第229章 星布琼州,水火交锋

夜露沾湿了玄色战袍,李昭扶着旗舰栏杆仰头望星。

琼州海峡的风裹着咸腥气扑来,吹得船帆簌簌作响。

他指尖摩挲着腰间那枚褪色的桃木符——前世师父临终前塞给他的,说是能“镇星乱”。

此刻银河垂落如练,毕宿五的赤芒却被月亮啃去一角,月轮边缘泛着暗红,像浸了血的玉。

“大帅。”段凝的声音从身后传来,带着夜航特有的低哑。

这位总揽军机的谋士抱着铜制星盘,甲叶在月光下泛着冷光,“子时三刻了,海风转东南,明早怕是要起潮。”

李昭没回头,目光仍锁在毕宿方向:“月犯毕宿,主兵戈不息。”他屈指叩了叩栏杆,“但敌营里有星芒相冲——段先生,你说这是吉是凶?”

段凝顺着他的视线望去,星盘在掌心转了半圈:“毕宿属金,月为阴水,水克金...怕是有内耗。”他忽然顿住,星盘上的青铜指针微微震颤,“大帅是说,南汉和占城人要闹矛盾?”

“传我命令。”李昭转身时,衣摆扫落一串露水,“各舰加派嘹望手,每两刻换班。再让萧从训带前哨舰队绕雷州半岛走,贴着暗礁区探路——刘崇岳那老狐狸最会设伏,莫要中了他的套。
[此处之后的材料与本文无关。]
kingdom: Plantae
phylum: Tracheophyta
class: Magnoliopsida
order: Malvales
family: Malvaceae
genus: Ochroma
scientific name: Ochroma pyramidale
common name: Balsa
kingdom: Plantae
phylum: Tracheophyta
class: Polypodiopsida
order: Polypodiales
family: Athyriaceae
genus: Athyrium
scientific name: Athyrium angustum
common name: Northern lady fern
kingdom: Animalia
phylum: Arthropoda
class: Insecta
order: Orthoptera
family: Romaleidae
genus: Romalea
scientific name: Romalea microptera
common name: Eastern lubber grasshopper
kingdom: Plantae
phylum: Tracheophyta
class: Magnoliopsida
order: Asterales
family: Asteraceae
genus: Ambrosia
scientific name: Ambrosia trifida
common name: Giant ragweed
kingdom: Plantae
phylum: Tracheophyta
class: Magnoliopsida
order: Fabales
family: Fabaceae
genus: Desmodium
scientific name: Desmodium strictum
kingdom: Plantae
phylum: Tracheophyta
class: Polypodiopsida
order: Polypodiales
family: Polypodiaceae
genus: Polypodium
”

段凝应了声“喏”,刚要退下,前甲板突然传来喧哗。

一盏气死风灯摇摇晃晃奔过来,灯影里映出萧从训的脸——甲胄上还滴着海水,发梢结着盐粒,腰间佩刀的鲨鱼皮鞘蹭得发白。

“大帅!”他单膝跪在甲板上,海水从护腕缝隙里淌出来,在青石板上积成小水洼,“敌主力在海峡北口扎营,楼船足有百艘!”他抹了把脸,咸水让眼角泛红,“最阴的是占城人,三十多艘快船混在南汉军里,船帆染成同色,不贴到跟前去根本辨不出!”

李昭的指节在栏杆上敲出轻响。

前世史书中“琼州海战”只写了句“南汉与占城联兵阻王师,焚舟三百”,却没提这其中的机巧。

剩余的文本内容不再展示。